EXERCISE DIRECTIONS: Of the lines below, write out exactly those from the line with "focal_35mm: 26" through the line with "exposure_s: 1/933", both included, and skip the rest.
SUPPLIED ENTRIES below:
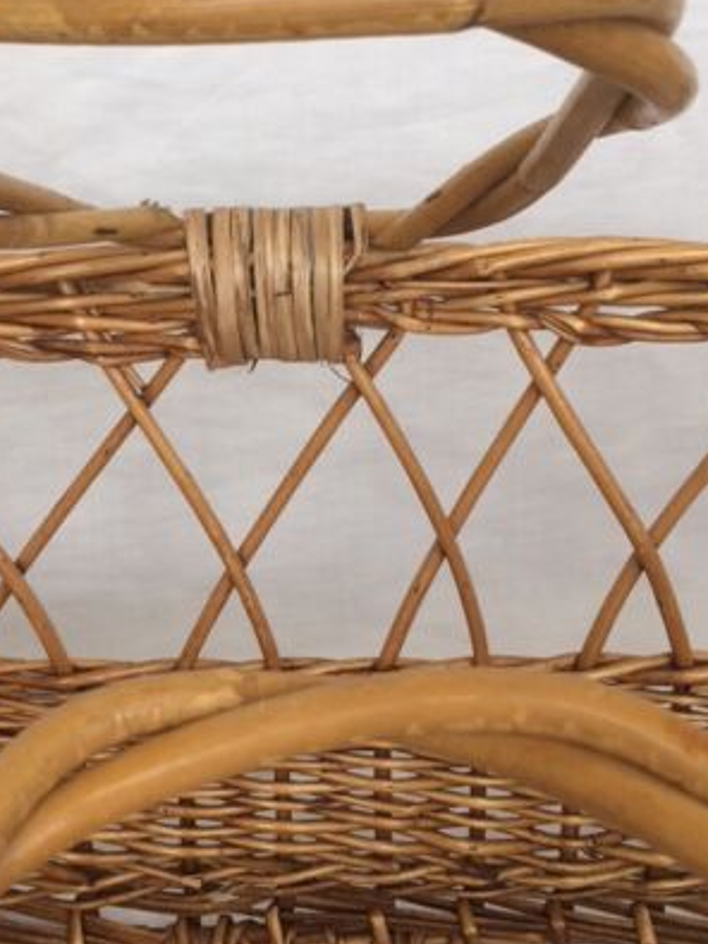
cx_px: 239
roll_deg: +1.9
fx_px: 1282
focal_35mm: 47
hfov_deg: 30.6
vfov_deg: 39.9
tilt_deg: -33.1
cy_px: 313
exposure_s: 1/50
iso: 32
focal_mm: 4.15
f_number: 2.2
End of SUPPLIED ENTRIES.
SUPPLIED ENTRIES below:
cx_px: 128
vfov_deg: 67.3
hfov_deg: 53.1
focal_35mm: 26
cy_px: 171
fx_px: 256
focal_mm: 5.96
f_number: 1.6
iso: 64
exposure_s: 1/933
End of SUPPLIED ENTRIES.
SUPPLIED ENTRIES below:
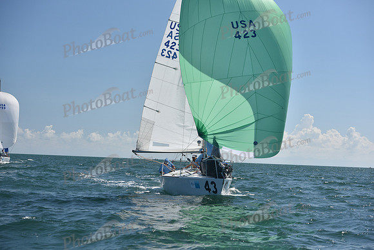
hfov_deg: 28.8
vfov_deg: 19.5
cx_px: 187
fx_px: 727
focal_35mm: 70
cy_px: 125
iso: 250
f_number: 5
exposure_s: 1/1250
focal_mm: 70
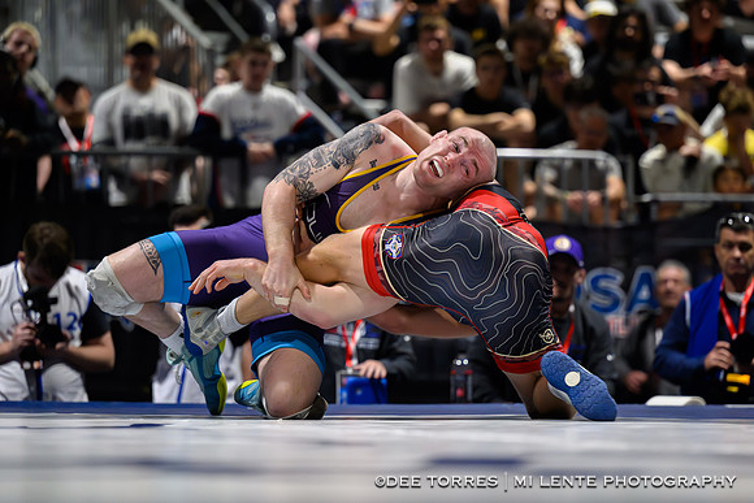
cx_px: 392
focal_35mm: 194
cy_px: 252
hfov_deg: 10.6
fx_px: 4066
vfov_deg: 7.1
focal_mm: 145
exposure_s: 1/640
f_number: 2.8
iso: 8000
End of SUPPLIED ENTRIES.
EXERCISE SOLUTION:
focal_35mm: 26
cy_px: 171
fx_px: 256
focal_mm: 5.96
f_number: 1.6
iso: 64
exposure_s: 1/933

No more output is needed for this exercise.